• [WHAT IS NEEDED]
When you reach the line containing "table lamp [155,246,180,295]" in the records below, start copying exactly, and stop once you have copied the line containing "side table [129,281,193,356]".

• [DATA FOR THIS TASK]
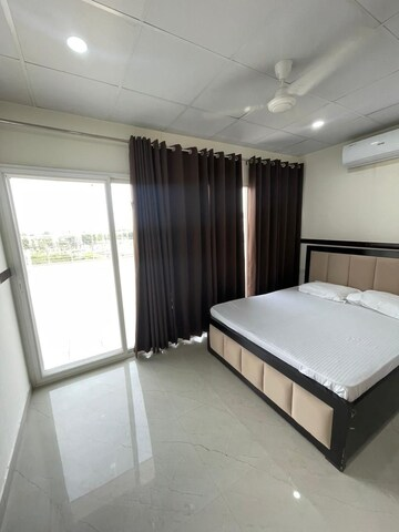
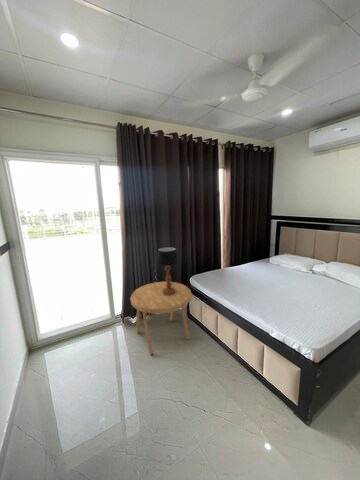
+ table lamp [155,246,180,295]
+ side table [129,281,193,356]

---

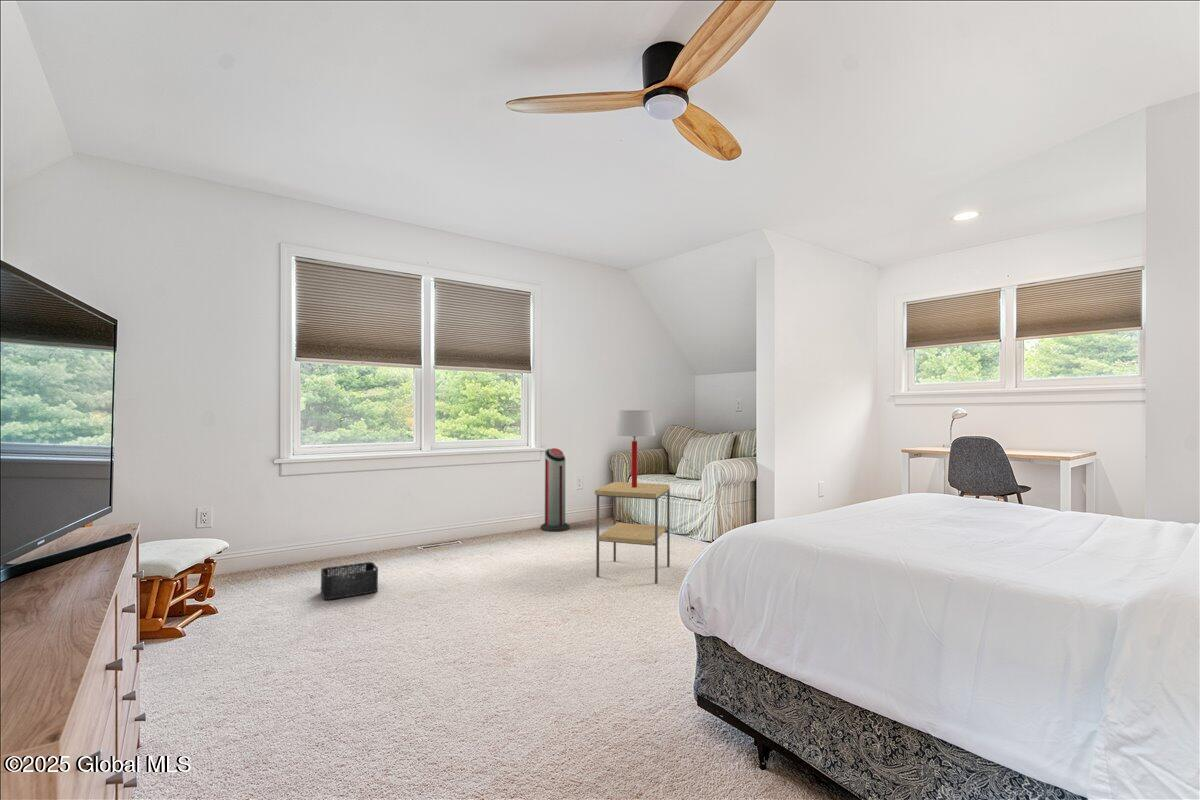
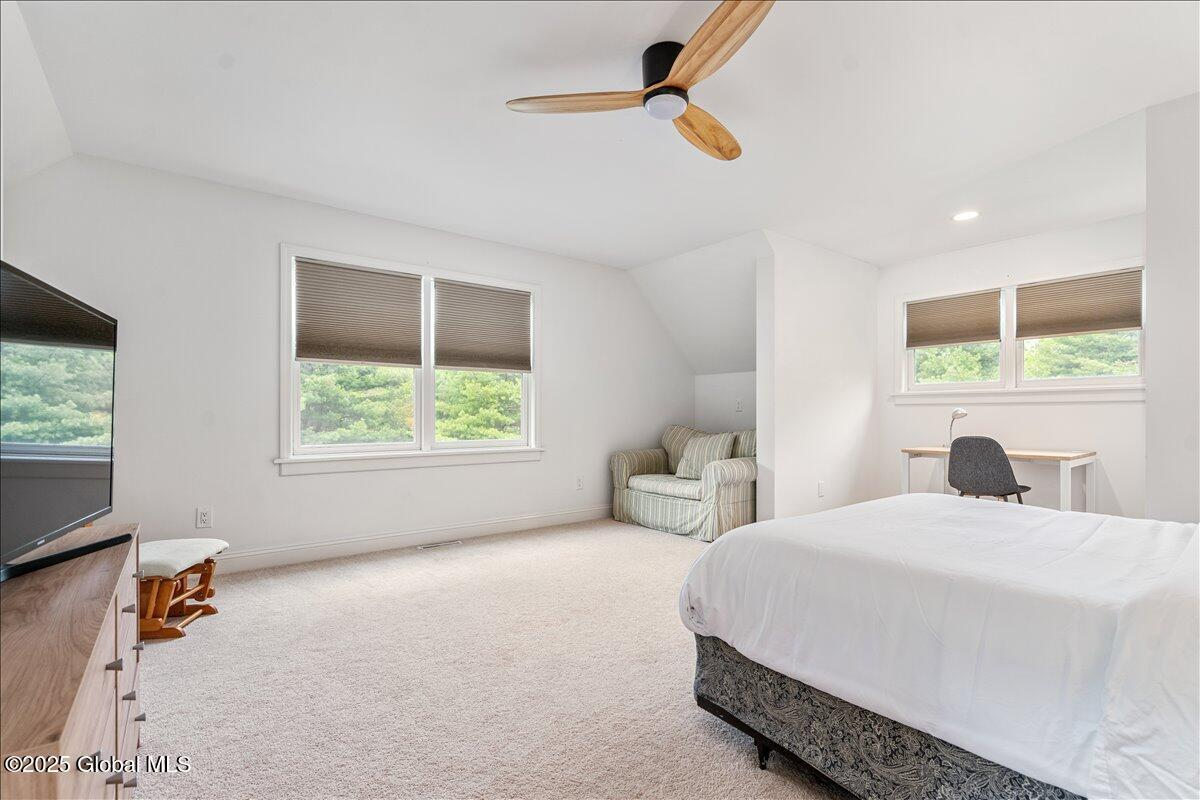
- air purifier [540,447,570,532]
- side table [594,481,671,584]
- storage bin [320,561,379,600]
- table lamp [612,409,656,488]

• [ANSWER BELOW]
+ table lamp [155,246,180,295]
+ side table [129,281,193,356]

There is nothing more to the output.